The Environment and Land Court in Thika has declined an application seeking to compel the Kiambu County Government to receive applications for change of user and subdivision relating to a proposed 565-acre mixed-use development in Juja.
The application was filed by parties associated with businessman and politician John Mwaura and Vantage View Ltd.
They sought mandatory orders requiring the county government to receive applications for change of user and subdivision relating to Land Reference Numbers 10089 and 10090/1 at Juja Kiaora Farm.
Lady Justice Jane Onyango held that the orders sought amounted to a mandatory injunction requiring the county government to take positive action before the substantive issues in the petition are heard. She said such relief can only be granted in exceptional and clear cases.
“The reliefs sought by the applicants are not merely preservatory in nature. They compel positive action and, in effect, invite the court to direct the respondents' engagement with the statutory planning process,” the judge ruled.
Justice Onyango found that the developers had failed to demonstrate the special or exceptional circumstances required for the court to issue mandatory interlocutory orders.

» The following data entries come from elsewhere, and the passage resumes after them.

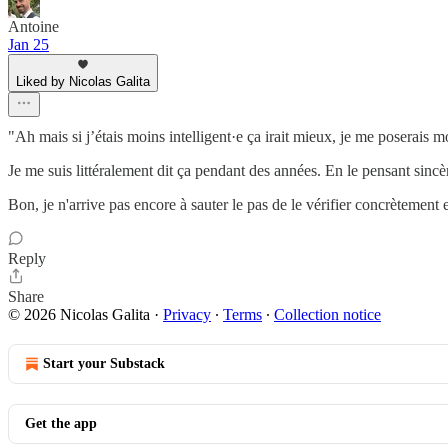
Antoine
Jan 25
Liked by Nicolas Galita
"Ah mais si j’étais moins intelligent·e ça irait mieux, je me poserais 
Je me suis littéralement dit ça pendant des années. En le pensant sinc
Bon, je n'arrive pas encore à sauter le pas de le vérifier concrètement
Reply
Share
© 2026 Nicolas Galita
·
Privacy
∙
Terms
∙
Collection notice
Start your Substack
Get the app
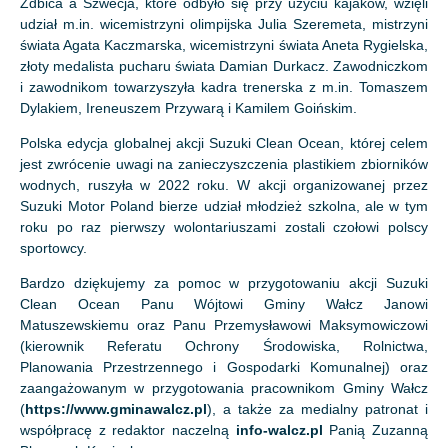
Zdbica a Szwecja, które odbyło się przy użyciu kajaków, wzięli
udział m.in. wicemistrzyni olimpijska Julia Szeremeta, mistrzyni
świata Agata Kaczmarska, wicemistrzyni świata Aneta Rygielska,
złoty medalista pucharu świata Damian Durkacz. Zawodniczkom
i zawodnikom towarzyszyła kadra trenerska z m.in. Tomaszem
Dylakiem, Ireneuszem Przywarą i Kamilem Goińskim.
Polska edycja globalnej akcji Suzuki Clean Ocean, której celem
jest zwrócenie uwagi na zanieczyszczenia plastikiem zbiorników
wodnych, ruszyła w 2022 roku. W akcji organizowanej przez
Suzuki Motor Poland bierze udział młodzież szkolna, ale w tym
roku po raz pierwszy wolontariuszami zostali czołowi polscy
sportowcy.
Bardzo dziękujemy za pomoc w przygotowaniu akcji Suzuki
Clean Ocean Panu Wójtowi Gminy Wałcz Janowi
Matuszewskiemu oraz Panu Przemysławowi Maksymowiczowi
(kierownik Referatu Ochrony Środowiska, Rolnictwa,
Planowania Przestrzennego i Gospodarki Komunalnej) oraz
zaangażowanym w przygotowania pracownikom Gminy Wałcz
(
https://www.gminawalcz.pl
), a także za medialny patronat i
współpracę z redaktor naczelną
info-walcz.pl
Panią Zuzanną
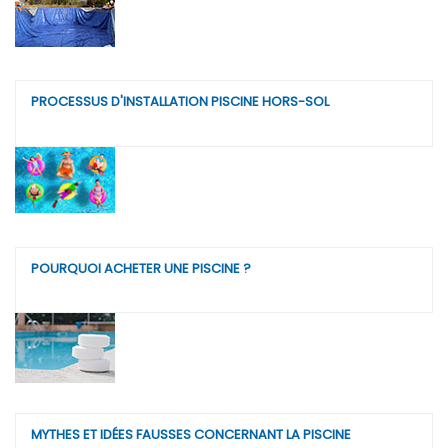
PROCESSUS D'INSTALLATION PISCINE HORS-SOL
POURQUOI ACHETER UNE PISCINE ?
MYTHES ET IDÉES FAUSSES CONCERNANT LA PISCINE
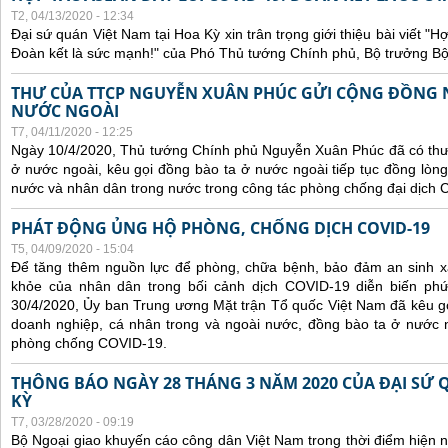
T2, 04/13/2020 - 12:34
Đại sứ quán Việt Nam tại Hoa Kỳ xin trân trọng giới thiệu bài viết 
Đoàn kết là sức mạnh!" của Phó Thủ tướng Chính phủ, Bộ trưởng B
THƯ CỦA TTCP NGUYỄN XUÂN PHÚC GỬI CỘNG ĐỒNG 
NƯỚC NGOÀI
T7, 04/11/2020 - 12:25
Ngày 10/4/2020, Thủ tướng Chính phủ Nguyễn Xuân Phúc đã có thư
ở nước ngoài, kêu gọi đồng bào ta ở nước ngoài tiếp tục đồng lòng
nước và nhân dân trong nước trong công tác phòng chống đại dịch 
PHÁT ĐỘNG ỦNG HỘ PHÒNG, CHỐNG DỊCH COVID-19
T5, 04/09/2020 - 15:04
Để tăng thêm nguồn lực để phòng, chữa bệnh, bảo đảm an sinh xã
khỏe của nhân dân trong bối cảnh dịch COVID-19 diễn biến phứ
30/4/2020, Ủy ban Trung ương Mặt trận Tổ quốc Việt Nam đã kêu gọi
doanh nghiệp, cá nhân trong và ngoài nước, đồng bào ta ở nước n
phòng chống COVID-19.
THÔNG BÁO NGÀY 28 THÁNG 3 NĂM 2020 CỦA ĐẠI SỨ 
KỲ
T7, 03/28/2020 - 09:19
Bộ Ngoại giao khuyến cáo công dân Việt Nam trong thời điểm hiện n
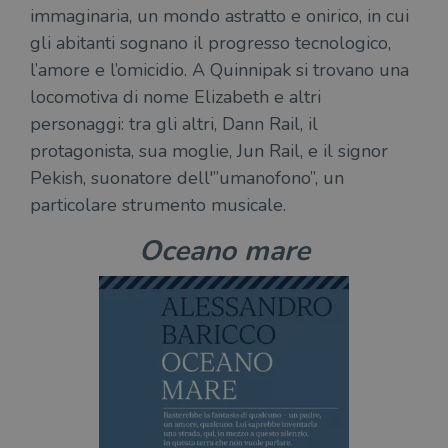
immaginaria, un mondo astratto e onirico, in cui
gli abitanti sognano il progresso tecnologico,
l’amore e l’omicidio. A Quinnipak si trovano una
locomotiva di nome Elizabeth e altri
personaggi: tra gli altri, Dann Rail, il
protagonista, sua moglie, Jun Rail, e il signor
Pekish, suonatore dell'”umanofono”, un
particolare strumento musicale.
Oceano mare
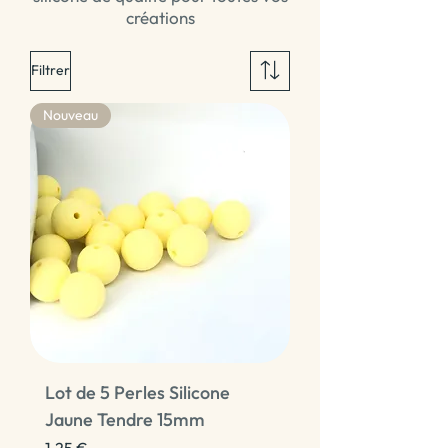
créations
Filtrer
Nouveau
Lot de 5 Perles Silicone
Jaune Tendre 15mm
Prix
1,25 €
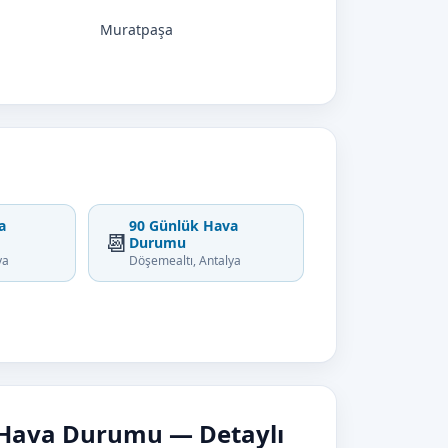
Muratpaşa
a
90 Günlük Hava
📆
Durumu
ya
Döşemealtı, Antalya
 Hava Durumu — Detaylı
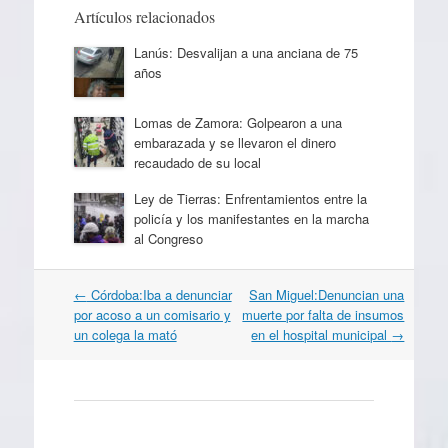
Artículos relacionados
Lanús: Desvalijan a una anciana de 75
años
Lomas de Zamora: Golpearon a una
embarazada y se llevaron el dinero
recaudado de su local
Ley de Tierras: Enfrentamientos entre la
policía y los manifestantes en la marcha
al Congreso
Navegación
←
Córdoba:Iba a denunciar
San Miguel:Denuncian una
por
por acoso a un comisario y
muerte por falta de insumos
artículos
un colega la mató
en el hospital municipal
→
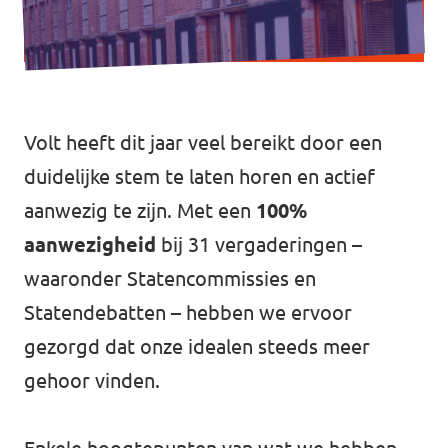
Volt heeft dit jaar veel bereikt door een
duidelijke stem te laten horen en actief
aanwezig te zijn. Met een
100%
aanwezigheid
bij 31 vergaderingen –
waaronder Statencommissies en
Statendebatten – hebben we ervoor
gezorgd dat onze idealen steeds meer
gehoor vinden.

She also said the material presented before the court was insufficient to justify compelling the county government to act before the petition is fully determined.
The dispute concerns Finsco Africa's planned Vantage View Estate, a proposed development covering about 565 acres in Juja.
According to court documents, the developers argued that they had complied with all statutory requirements for change of user and subdivision but accused the Kiambu County Government of refusing to receive and process their applications, leaving the project in administrative limbo.
In an affidavit sworn by John Mwaura, the company complained that the county government had declined to communicate any decision on the applications for change of user and subdivision and had offered no adequate explanation for the continued inaction.
The county government opposed the application, maintaining that the developers had failed to comply with mandatory requirements under the Physical and Land Use Planning Act and insisting that the approval process could not lawfully proceed under the circumstances.
In her ruling, however, Justice Onyango directed that the developers must not undertake any further development on the land until they obtain the necessary approvals.
The judge observed that although the Physical and Land Use Planning Act requires county governments to respond to development applications within prescribed timelines, the evidence presented at this stage did not justify the extraordinary orders sought.